Le due ragazze, dopo tanti bagordi, prenderanno alla fine due strade diverse: Courtney sceglierà di crescere, di uscire al mondo dei sogni, mentre Janet volerà nell’isola che non c’è.
Il romanzo, seppure ambientato nei primi anni Cinquanta, ai tempi della guerra di Corea, in un tempo oramai molto lontano dal nostro, rimane sempre attuale. Pamela Moore riesce, infatti, a dare voce alle inquietudini adolescenziali dei suoi coetanei dell’epoca, inquietudini che non sono poi troppo diverse da quelle dei ragazzi d’oggi.
Quando il libro uscì in America - era il 1956 - provocò un grande clamore, poiché descriveva con molta efficacia e a distanza ravvicinata la gioventù dorata nordamericana, una gioventù inquieta che, dietro la maschera di un’esasperata spregiudicatezza, nascondeva l’insicurezza di un’adolescenza vissuta senza affetto e senza guida.
Courney e Janet rappresentano le due facce della personalità di Pamela Moore, una personalità tormentata nella quale, purtroppo, alla fine prevarrà il carattere autodistruttivo di Janet, tanto che il suicidio della ragazza è considerato un praesagium mortis della scrittrice, morta suicida poco meno che trentenne.
Scritto in modo lineare e gradevole, non ci sono flash back o colpi di scena, e con uno stile semplice, il libro si contraddistingue per l’assenza di termini volgari e persino le situazioni più drammatiche, come la perdita della verginità di Courtney o il suicidio di Janet, vengono trattate con un lirismo oggi insolito. Rispetto ad opere più recenti, infatti, che si caratterizzano per l’uso del turpiloquio ed uno sfoggio del tutto gratuito di particolari anatomico-sessuali, Cioccolata a colazione riesce ad analizzare in modo pulito e a fondo l’animo e i pensieri di due ragazze che diventano donne.

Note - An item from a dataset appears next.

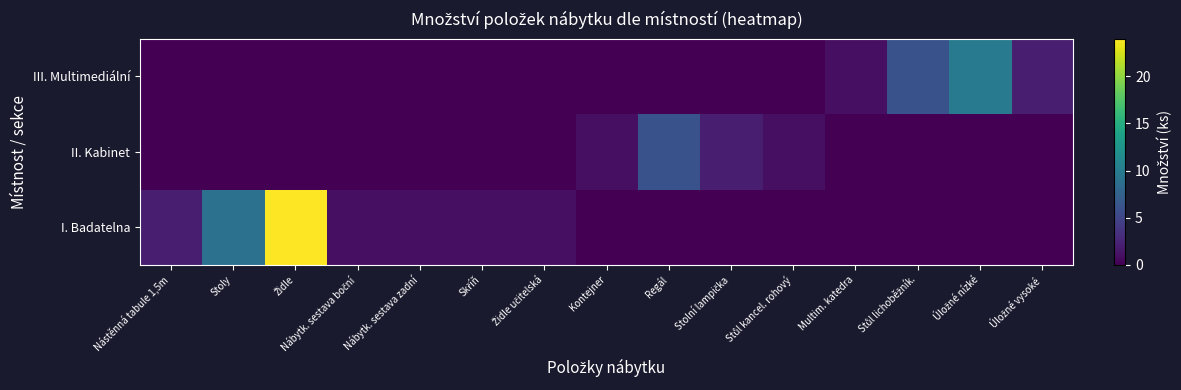

Reading left to right, list all the values displayed in this chart.

I. Badatelna: Nástěnná tabule 1,5m=2	Stoly=9	Židle=24	Nábytk. sestava boční=1	Nábytk. sestava zadní=1	Skříň=1	Židle učitelská=1	Kontejner=0	Regál=0	Stolní lampička=0	Stůl kancel. rohový=0	Multim. katedra=0	Stůl lichoběžník.=0	Úložné nízké=0	Úložné vysoké=0
II. Kabinet: Nástěnná tabule 1,5m=0	Stoly=0	Židle=0	Nábytk. sestava boční=0	Nábytk. sestava zadní=0	Skříň=0	Židle učitelská=0	Kontejner=1	Regál=6	Stolní lampička=2	Stůl kancel. rohový=1	Multim. katedra=0	Stůl lichoběžník.=0	Úložné nízké=0	Úložné vysoké=0
III. Multimediální: Nástěnná tabule 1,5m=0	Stoly=0	Židle=0	Nábytk. sestava boční=0	Nábytk. sestava zadní=0	Skříň=0	Židle učitelská=0	Kontejner=0	Regál=0	Stolní lampička=0	Stůl kancel. rohový=0	Multim. katedra=1	Stůl lichoběžník.=6	Úložné nízké=10	Úložné vysoké=2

Pamela Moore, nata a New York nel 1937, compì i primi studi a Hollywood, poi, all’età di sedici anni, entrò al Bernard College. Recitò in piccole compagnie teatrali e, nel 1955, venne in Europa per tre mesi a raccogliervi materiale di studio. L’8 giugno 1964 si suicidava a New York, con un colpo di carabina.